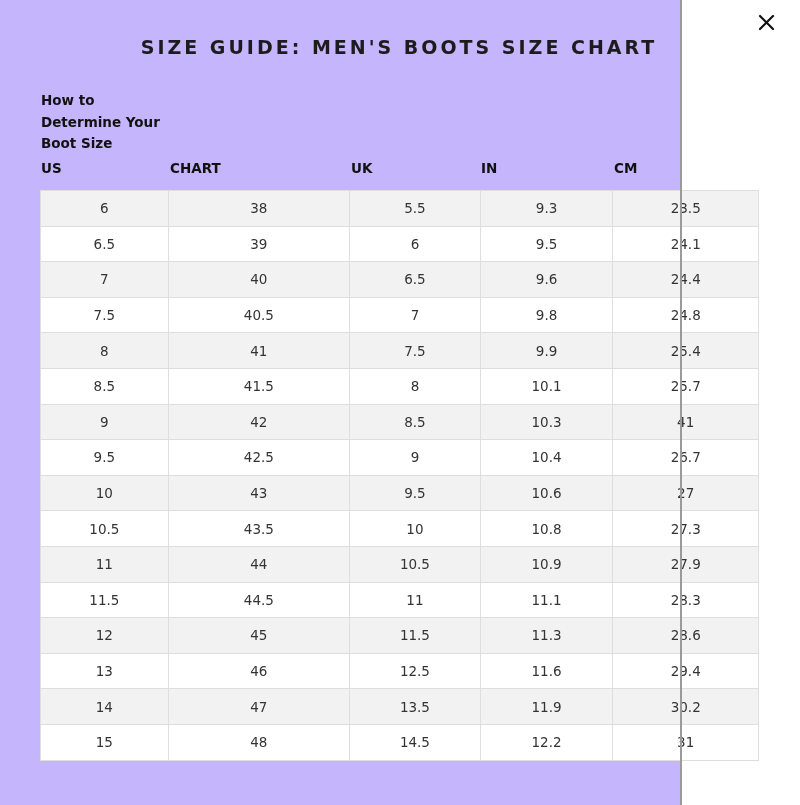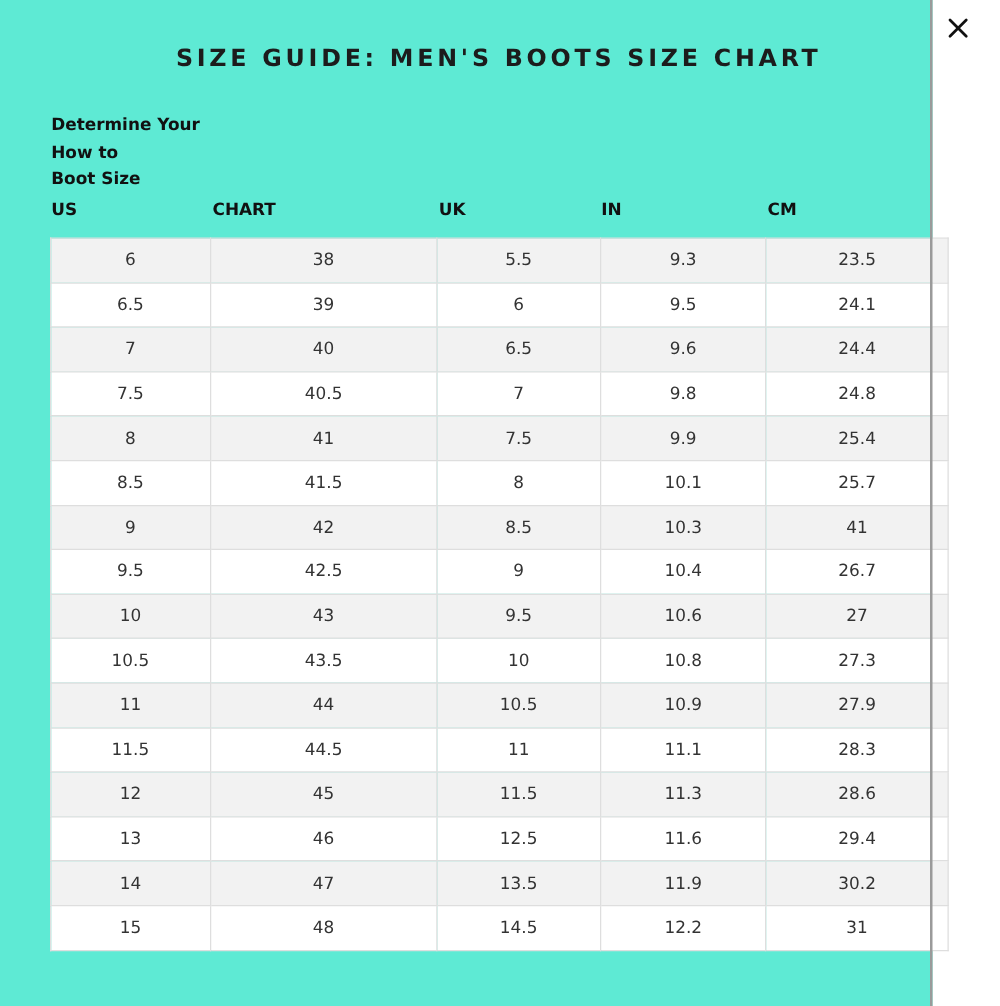--- a/index.html
+++ b/index.html
@@ -18,9 +18,9 @@
   .modal {
     position: absolute;
     left: 0; top: 0;
-    width: 746px;
+    width: 682px;
     height: 805px;
-    background: #5eead4;
+    background: #c4b5fd;
   }
   .right-edge {
     position: absolute;

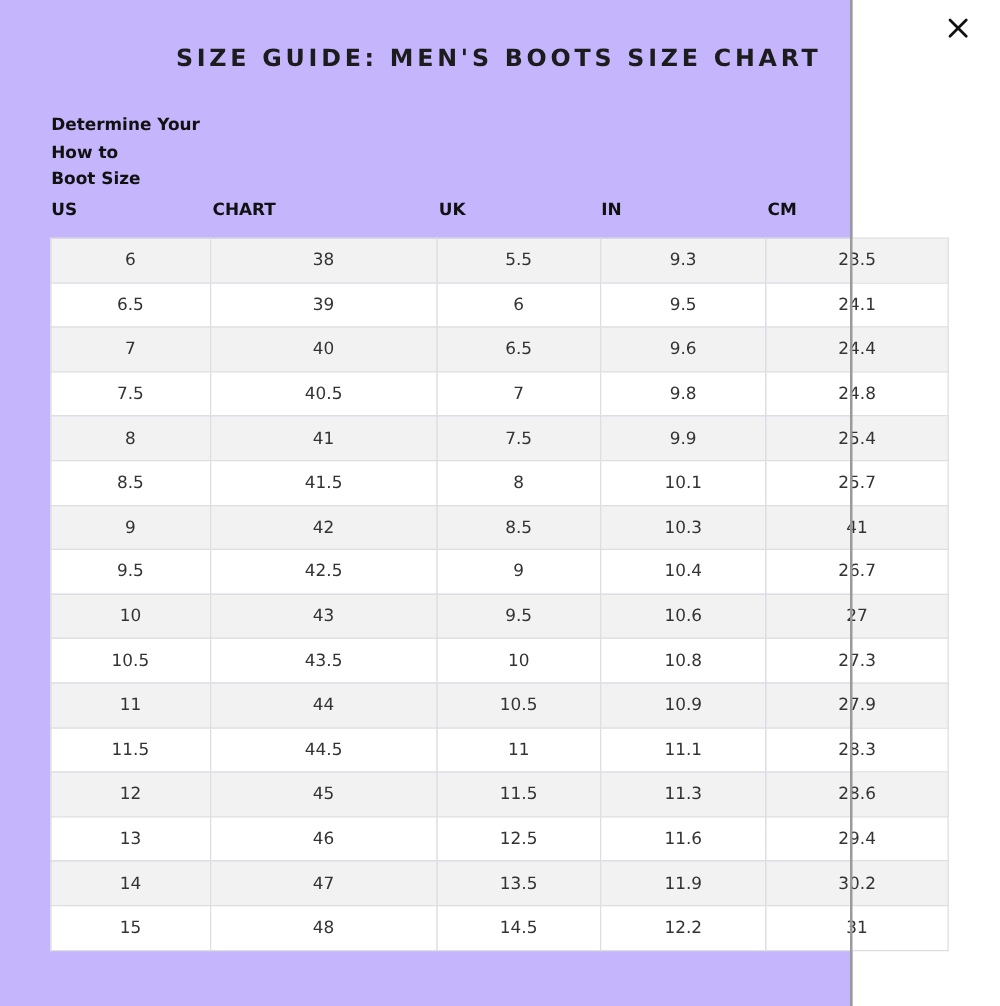--- a/index.html
+++ b/index.html
@@ -128,8 +128,8 @@
   <div class="title">SIZE GUIDE: MEN'S BOOTS SIZE CHART</div>
 
   <div class="howto-label">
+    <div>How to</div>
     <div>Determine Your</div>
-    <div>How to</div>
     <div>Boot Size</div>
   </div>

┄┄┄┄┄┄

**YOUR OBJECTIVE:** Where a line of the data holds "class", show that line.

**RESPONSE AREA:**
   <div class="title">SIZE GUIDE: MEN'S BOOTS SIZE CHART</div>
   <div class="howto-label">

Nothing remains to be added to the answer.